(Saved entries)
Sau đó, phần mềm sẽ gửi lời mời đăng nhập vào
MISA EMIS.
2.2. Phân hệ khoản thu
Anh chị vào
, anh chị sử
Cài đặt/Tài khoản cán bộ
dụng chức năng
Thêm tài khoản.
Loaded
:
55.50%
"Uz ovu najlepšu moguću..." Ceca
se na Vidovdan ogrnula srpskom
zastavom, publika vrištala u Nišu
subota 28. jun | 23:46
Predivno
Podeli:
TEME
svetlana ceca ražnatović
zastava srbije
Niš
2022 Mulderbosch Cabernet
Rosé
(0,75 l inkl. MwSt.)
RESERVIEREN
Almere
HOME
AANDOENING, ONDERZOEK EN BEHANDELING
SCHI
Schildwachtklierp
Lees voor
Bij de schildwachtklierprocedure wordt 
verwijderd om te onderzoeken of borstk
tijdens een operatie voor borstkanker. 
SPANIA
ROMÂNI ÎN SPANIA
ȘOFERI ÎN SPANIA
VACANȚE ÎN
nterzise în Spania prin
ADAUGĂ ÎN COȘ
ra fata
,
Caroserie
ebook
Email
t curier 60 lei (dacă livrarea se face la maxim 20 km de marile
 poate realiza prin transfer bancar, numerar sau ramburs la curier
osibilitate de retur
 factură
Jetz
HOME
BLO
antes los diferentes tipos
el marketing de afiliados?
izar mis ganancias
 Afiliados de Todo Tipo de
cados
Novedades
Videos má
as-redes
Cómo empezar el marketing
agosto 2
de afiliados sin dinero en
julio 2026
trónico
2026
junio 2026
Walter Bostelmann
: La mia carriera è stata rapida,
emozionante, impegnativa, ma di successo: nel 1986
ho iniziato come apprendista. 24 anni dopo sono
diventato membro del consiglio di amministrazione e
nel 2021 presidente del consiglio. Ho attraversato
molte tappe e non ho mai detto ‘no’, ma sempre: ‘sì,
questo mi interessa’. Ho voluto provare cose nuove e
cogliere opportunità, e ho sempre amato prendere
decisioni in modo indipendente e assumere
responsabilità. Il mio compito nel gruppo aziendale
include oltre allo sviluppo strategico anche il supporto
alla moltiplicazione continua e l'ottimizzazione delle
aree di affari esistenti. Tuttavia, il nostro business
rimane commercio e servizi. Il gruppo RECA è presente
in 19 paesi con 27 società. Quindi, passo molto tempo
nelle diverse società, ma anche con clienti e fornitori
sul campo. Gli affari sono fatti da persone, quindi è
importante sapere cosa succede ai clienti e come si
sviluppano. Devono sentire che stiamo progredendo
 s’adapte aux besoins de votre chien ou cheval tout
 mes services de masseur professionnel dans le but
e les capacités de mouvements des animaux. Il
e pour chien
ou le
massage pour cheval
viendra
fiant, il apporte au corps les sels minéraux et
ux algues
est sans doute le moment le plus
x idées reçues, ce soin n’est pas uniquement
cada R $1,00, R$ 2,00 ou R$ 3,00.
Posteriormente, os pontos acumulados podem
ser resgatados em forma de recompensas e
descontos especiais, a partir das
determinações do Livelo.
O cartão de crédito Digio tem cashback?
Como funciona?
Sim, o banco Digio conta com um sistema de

> _About this task_: Copy the rows word for word, from the start of the rows to the line containing "osibilitate de retur", with both ends included.

> _Final answer_:
Sau đó, phần mềm sẽ gửi lời mời đăng nhập vào
MISA EMIS.
2.2. Phân hệ khoản thu
Anh chị vào
, anh chị sử
Cài đặt/Tài khoản cán bộ
dụng chức năng
Thêm tài khoản.
Loaded
:
55.50%
"Uz ovu najlepšu moguću..." Ceca
se na Vidovdan ogrnula srpskom
zastavom, publika vrištala u Nišu
subota 28. jun | 23:46
Predivno
Podeli:
TEME
svetlana ceca ražnatović
zastava srbije
Niš
2022 Mulderbosch Cabernet
Rosé
(0,75 l inkl. MwSt.)
RESERVIEREN
Almere
HOME
AANDOENING, ONDERZOEK EN BEHANDELING
SCHI
Schildwachtklierp
Lees voor
Bij de schildwachtklierprocedure wordt 
verwijderd om te onderzoeken of borstk
tijdens een operatie voor borstkanker. 
SPANIA
ROMÂNI ÎN SPANIA
ȘOFERI ÎN SPANIA
VACANȚE ÎN
nterzise în Spania prin
ADAUGĂ ÎN COȘ
ra fata
,
Caroserie
ebook
Email
t curier 60 lei (dacă livrarea se face la maxim 20 km de marile
 poate realiza prin transfer bancar, numerar sau ramburs la curier
osibilitate de retur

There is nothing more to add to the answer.